Simon Gikandi writes on Picasso, an apologetic for Picasso's offhand comment to an Afro-Guyanese artist Aubrey Williams where the Spaniard viewed the man's physiognomy——"a fine African head"——as a potential subject for his own work. Yet, if the comment brusquely objectified a fellow artist, why would we expect Picasso treat any out-of-town stranger better than he did his own Spanish, Russian and French women? According to André Malraux, whom Gikandi quotes, Picasso was irritated at "the influences that the Negroes had on me." Robert Farris Thompson is quoted in wondering why we don't hear African artists' reactions to Picasso. John Berger, in The Success and Failure of Picasso, predicted that Picasso's greatness would lie in his unintentional encouragement of African artists to reclaim their traditional aesthetics and to minimize their imitation of trends in the cultural, colonial European and American art capitals.

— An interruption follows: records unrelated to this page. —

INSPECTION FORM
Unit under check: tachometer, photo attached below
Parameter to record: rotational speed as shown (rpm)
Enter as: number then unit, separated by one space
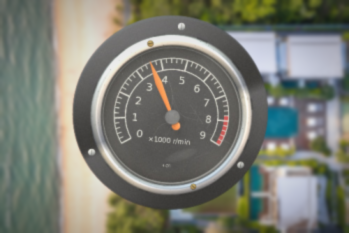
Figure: 3600 rpm
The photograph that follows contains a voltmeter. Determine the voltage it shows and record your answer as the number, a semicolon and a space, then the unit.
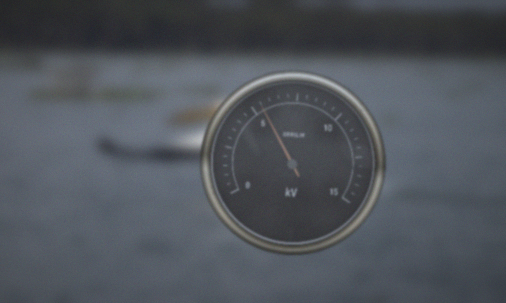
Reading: 5.5; kV
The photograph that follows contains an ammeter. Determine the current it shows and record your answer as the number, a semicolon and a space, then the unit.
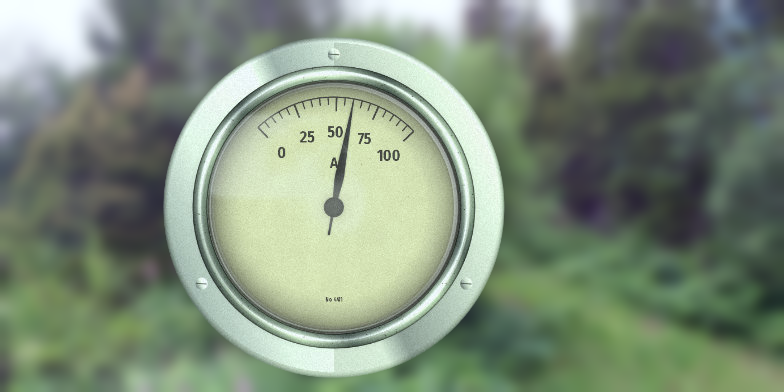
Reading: 60; A
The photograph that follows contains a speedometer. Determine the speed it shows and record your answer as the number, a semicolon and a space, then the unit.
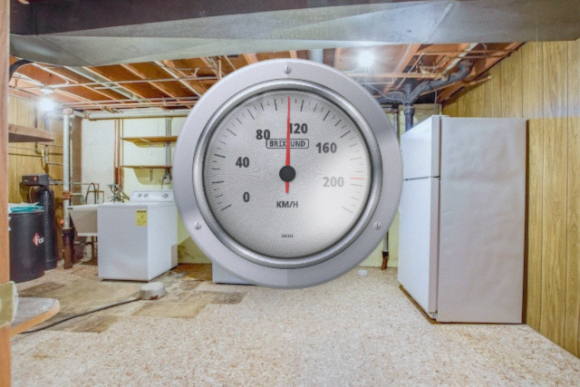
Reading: 110; km/h
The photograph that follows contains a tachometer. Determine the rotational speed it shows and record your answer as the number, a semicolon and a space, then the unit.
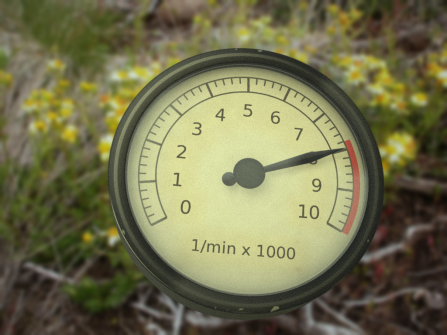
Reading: 8000; rpm
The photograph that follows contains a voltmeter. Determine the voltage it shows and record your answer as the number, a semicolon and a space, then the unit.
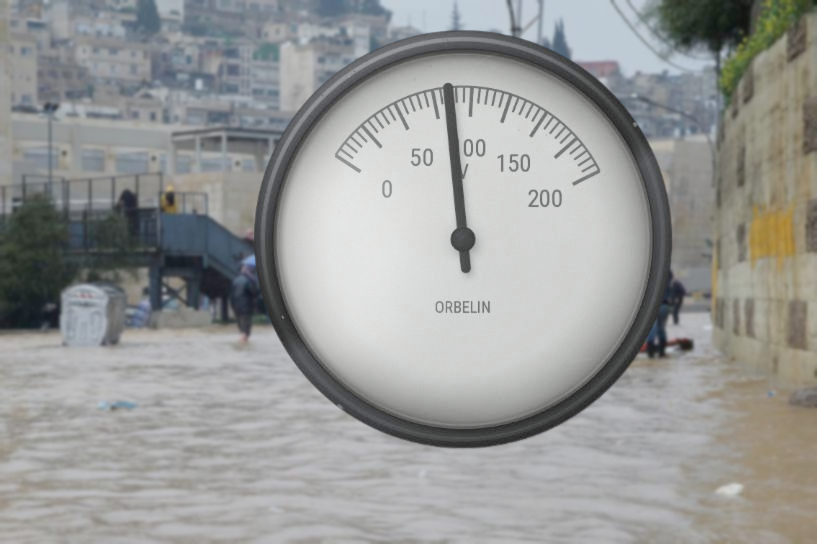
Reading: 85; V
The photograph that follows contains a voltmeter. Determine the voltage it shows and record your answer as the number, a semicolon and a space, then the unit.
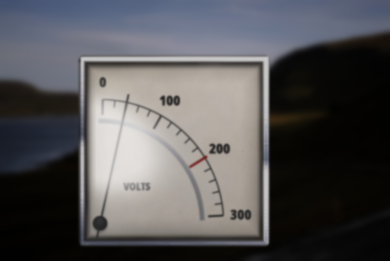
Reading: 40; V
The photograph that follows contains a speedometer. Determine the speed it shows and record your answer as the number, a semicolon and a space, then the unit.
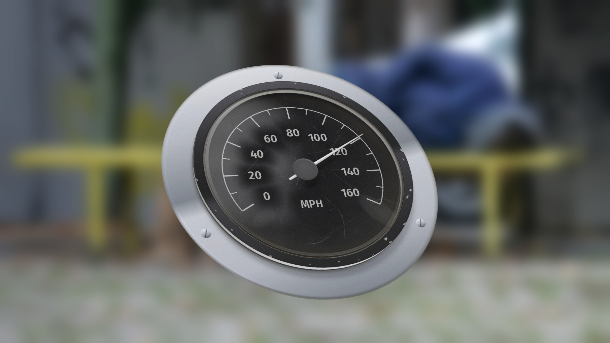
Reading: 120; mph
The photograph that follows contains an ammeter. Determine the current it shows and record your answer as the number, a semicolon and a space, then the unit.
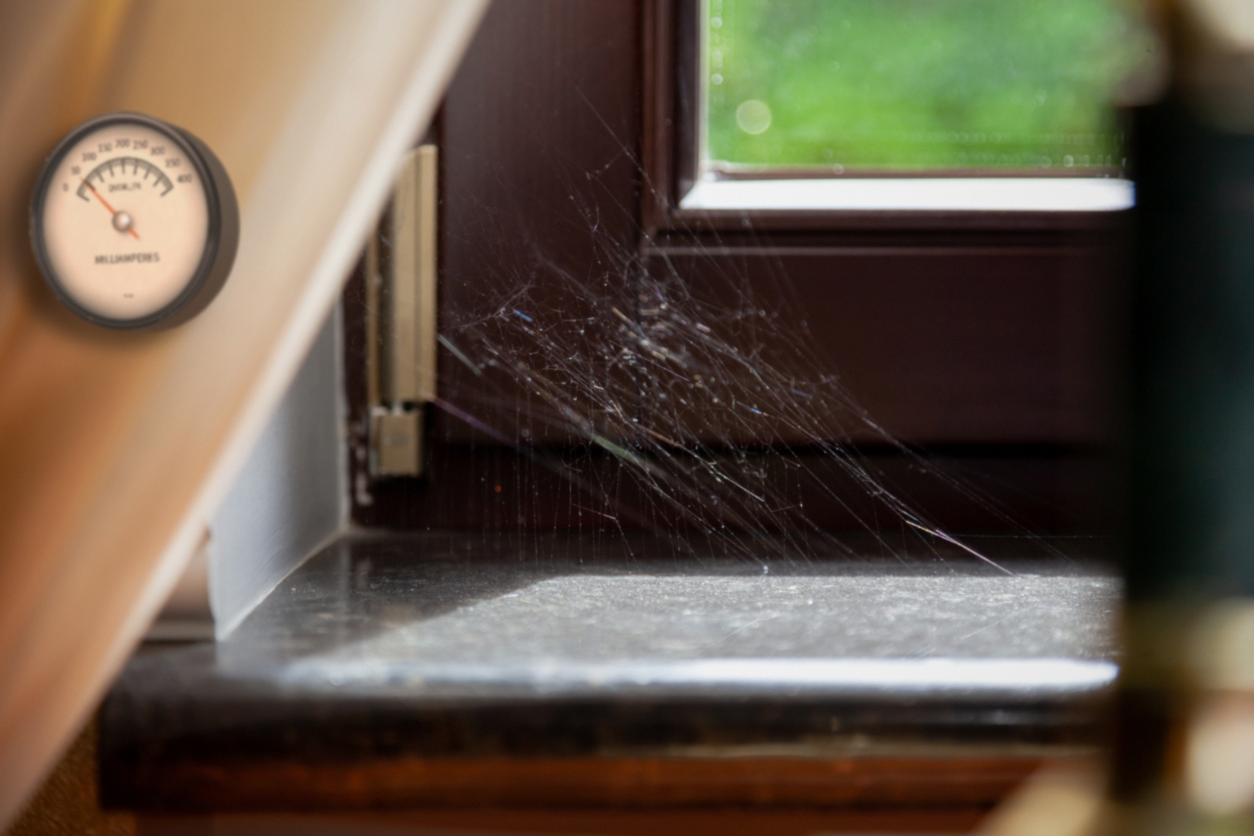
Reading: 50; mA
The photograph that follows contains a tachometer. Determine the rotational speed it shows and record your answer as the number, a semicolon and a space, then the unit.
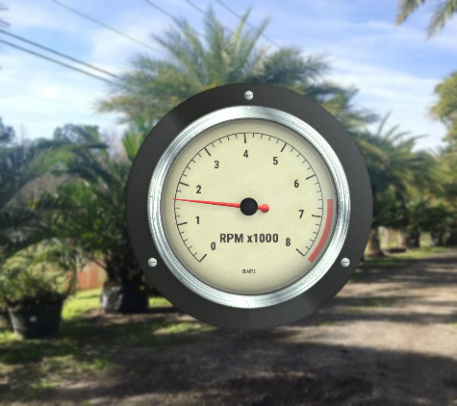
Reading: 1600; rpm
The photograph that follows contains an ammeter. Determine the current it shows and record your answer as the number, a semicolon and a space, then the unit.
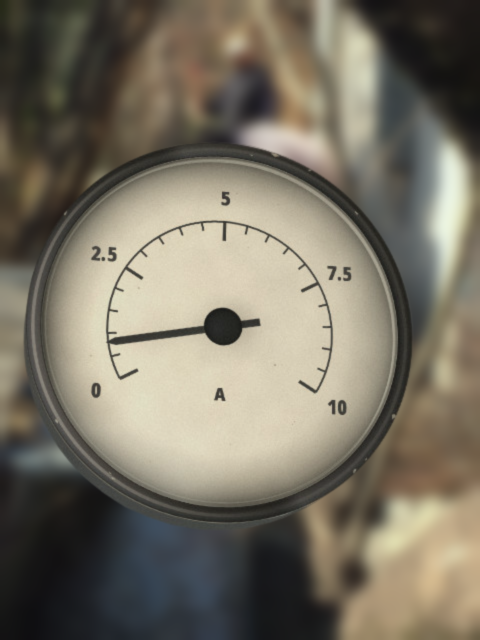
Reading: 0.75; A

Sarah Nuttall is Associate Professor of Literary and Cultural Studies at the University of the Witswatersrand in Johannesburg, and several essayists are from South Africa. Artist William Kentridge questions the very idea of beauty when drawing a corpse on an urban street or the ravaged landscape of mine dumps around Germiston. Mark Gevisser looks at an early-1960s scrapbook with images of black families enjoying the day at a fine beach (not the ragged ones they were assigned under South African racial laws), and an interracial couple holding hands in public, and affectionate gay men, and pines for the ensuing three decades to have been ones of normal human relations, had they taken place without apartheid's cruel and stringent rules.

Beautiful/Ugly is another fine book on contemporary African art from Duke University Press, to place on the shelf beside Elizabeth Harney's In Senghor's Shadow.